The new Consumer Reports
study highlights the issue of healthcare-associated infections, and how hospital patients receiving antibiotic medications continue to remain at high risk of developing C. difficile
infections. More than half of all hospitalized patients receive an antibiotic at some point during their hospital stay, but up to 50% of these drugs prescribed in hospitals are given unnecessarily or inappropriately. Decreasing the use of antibiotics by 30% in hospital patients can reduce dangerous healthcare-associated C. difficile
infections by more than 25%; therefore, there has been increased scrutiny in prescribing practices, due to drug-resistant infection rates in US hospitals.

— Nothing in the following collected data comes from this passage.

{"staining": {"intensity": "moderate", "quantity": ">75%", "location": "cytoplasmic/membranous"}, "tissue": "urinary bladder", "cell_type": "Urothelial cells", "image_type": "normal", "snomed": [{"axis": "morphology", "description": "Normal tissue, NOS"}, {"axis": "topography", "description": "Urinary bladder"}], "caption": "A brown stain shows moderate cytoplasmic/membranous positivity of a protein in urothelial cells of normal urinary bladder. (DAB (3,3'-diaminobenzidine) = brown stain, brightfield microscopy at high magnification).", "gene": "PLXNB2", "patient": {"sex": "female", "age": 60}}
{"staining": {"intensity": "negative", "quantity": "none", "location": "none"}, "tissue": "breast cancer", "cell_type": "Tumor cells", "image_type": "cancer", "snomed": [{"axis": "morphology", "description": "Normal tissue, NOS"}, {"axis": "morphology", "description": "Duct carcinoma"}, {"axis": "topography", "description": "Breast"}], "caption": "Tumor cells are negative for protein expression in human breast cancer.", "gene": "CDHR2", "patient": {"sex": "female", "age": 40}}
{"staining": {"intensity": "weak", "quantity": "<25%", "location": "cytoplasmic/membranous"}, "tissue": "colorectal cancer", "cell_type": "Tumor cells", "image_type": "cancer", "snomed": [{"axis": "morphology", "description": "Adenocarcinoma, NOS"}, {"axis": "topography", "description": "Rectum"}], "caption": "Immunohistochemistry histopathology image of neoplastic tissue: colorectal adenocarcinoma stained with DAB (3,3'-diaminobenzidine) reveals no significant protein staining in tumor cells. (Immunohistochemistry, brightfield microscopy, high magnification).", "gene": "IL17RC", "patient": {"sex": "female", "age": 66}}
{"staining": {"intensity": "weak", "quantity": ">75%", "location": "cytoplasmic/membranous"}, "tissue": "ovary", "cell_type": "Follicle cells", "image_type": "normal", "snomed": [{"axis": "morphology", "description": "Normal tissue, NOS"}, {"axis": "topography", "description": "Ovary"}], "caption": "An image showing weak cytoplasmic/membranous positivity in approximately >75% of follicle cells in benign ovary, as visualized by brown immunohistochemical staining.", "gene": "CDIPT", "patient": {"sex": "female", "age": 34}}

The recent study focused on large teaching hospitals from around the country. Researchers found that 19 of these facilities had a low rating for preventing C. difficile
infections, meaning that the hospitals had an infection rate worse than the national benchmark. Only two large teaching hospitals in the study received high scores, with C. difficile
rates at least 50% better than the national benchmark. The ratings were measured based on data reported by hospitals to the CDC from October 2014 through September 2015, in teaching hospitals with at least 500 beds and 200,000 patient days to report during that period. Fifteen of the hospitals receiving low scores in preventing C. difficile
had also received low scores six months earlier, although many scored much better on infection rates of methicillin-resistant staphylococcus aureus
and other healthcare-associated infections.